(Saved entries)
▬▬▬
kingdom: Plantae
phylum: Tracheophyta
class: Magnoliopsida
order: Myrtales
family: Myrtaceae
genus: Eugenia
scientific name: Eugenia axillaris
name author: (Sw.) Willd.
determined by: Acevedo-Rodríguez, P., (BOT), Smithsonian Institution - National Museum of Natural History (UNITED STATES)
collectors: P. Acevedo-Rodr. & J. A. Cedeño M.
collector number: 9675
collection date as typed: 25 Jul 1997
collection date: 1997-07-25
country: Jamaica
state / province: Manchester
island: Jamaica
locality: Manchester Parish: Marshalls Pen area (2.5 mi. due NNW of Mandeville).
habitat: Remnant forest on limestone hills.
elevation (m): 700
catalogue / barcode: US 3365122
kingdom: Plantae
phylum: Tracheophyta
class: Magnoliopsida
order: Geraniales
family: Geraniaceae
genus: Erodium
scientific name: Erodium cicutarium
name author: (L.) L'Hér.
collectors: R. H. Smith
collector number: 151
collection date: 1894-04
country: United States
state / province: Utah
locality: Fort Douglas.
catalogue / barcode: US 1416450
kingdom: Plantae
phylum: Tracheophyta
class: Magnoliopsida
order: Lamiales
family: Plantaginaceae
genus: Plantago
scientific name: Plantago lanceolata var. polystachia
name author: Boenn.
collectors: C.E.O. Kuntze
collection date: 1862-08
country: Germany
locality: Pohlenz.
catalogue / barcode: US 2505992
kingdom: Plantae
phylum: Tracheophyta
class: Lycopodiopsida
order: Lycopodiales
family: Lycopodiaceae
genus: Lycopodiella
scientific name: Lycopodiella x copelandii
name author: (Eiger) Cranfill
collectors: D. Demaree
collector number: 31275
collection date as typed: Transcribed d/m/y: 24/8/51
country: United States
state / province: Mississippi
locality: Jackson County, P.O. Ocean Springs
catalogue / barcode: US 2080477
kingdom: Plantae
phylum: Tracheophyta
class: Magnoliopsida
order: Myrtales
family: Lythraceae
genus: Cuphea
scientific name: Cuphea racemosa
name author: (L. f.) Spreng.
▬▬▬
▶ _Goal_
Reproduce every line of the records above, from the first to the last, without changing anything.

▶ _The result_
kingdom: Plantae
phylum: Tracheophyta
class: Magnoliopsida
order: Myrtales
family: Myrtaceae
genus: Eugenia
scientific name: Eugenia axillaris
name author: (Sw.) Willd.
determined by: Acevedo-Rodríguez, P., (BOT), Smithsonian Institution - National Museum of Natural History (UNITED STATES)
collectors: P. Acevedo-Rodr. & J. A. Cedeño M.
collector number: 9675
collection date as typed: 25 Jul 1997
collection date: 1997-07-25
country: Jamaica
state / province: Manchester
island: Jamaica
locality: Manchester Parish: Marshalls Pen area (2.5 mi. due NNW of Mandeville).
habitat: Remnant forest on limestone hills.
elevation (m): 700
catalogue / barcode: US 3365122
kingdom: Plantae
phylum: Tracheophyta
class: Magnoliopsida
order: Geraniales
family: Geraniaceae
genus: Erodium
scientific name: Erodium cicutarium
name author: (L.) L'Hér.
collectors: R. H. Smith
collector number: 151
collection date: 1894-04
country: United States
state / province: Utah
locality: Fort Douglas.
catalogue / barcode: US 1416450
kingdom: Plantae
phylum: Tracheophyta
class: Magnoliopsida
order: Lamiales
family: Plantaginaceae
genus: Plantago
scientific name: Plantago lanceolata var. polystachia
name author: Boenn.
collectors: C.E.O. Kuntze
collection date: 1862-08
country: Germany
locality: Pohlenz.
catalogue / barcode: US 2505992
kingdom: Plantae
phylum: Tracheophyta
class: Lycopodiopsida
order: Lycopodiales
family: Lycopodiaceae
genus: Lycopodiella
scientific name: Lycopodiella x copelandii
name author: (Eiger) Cranfill
collectors: D. Demaree
collector number: 31275
collection date as typed: Transcribed d/m/y: 24/8/51
country: United States
state / province: Mississippi
locality: Jackson County, P.O. Ocean Springs
catalogue / barcode: US 2080477
kingdom: Plantae
phylum: Tracheophyta
class: Magnoliopsida
order: Myrtales
family: Lythraceae
genus: Cuphea
scientific name: Cuphea racemosa
name author: (L. f.) Spreng.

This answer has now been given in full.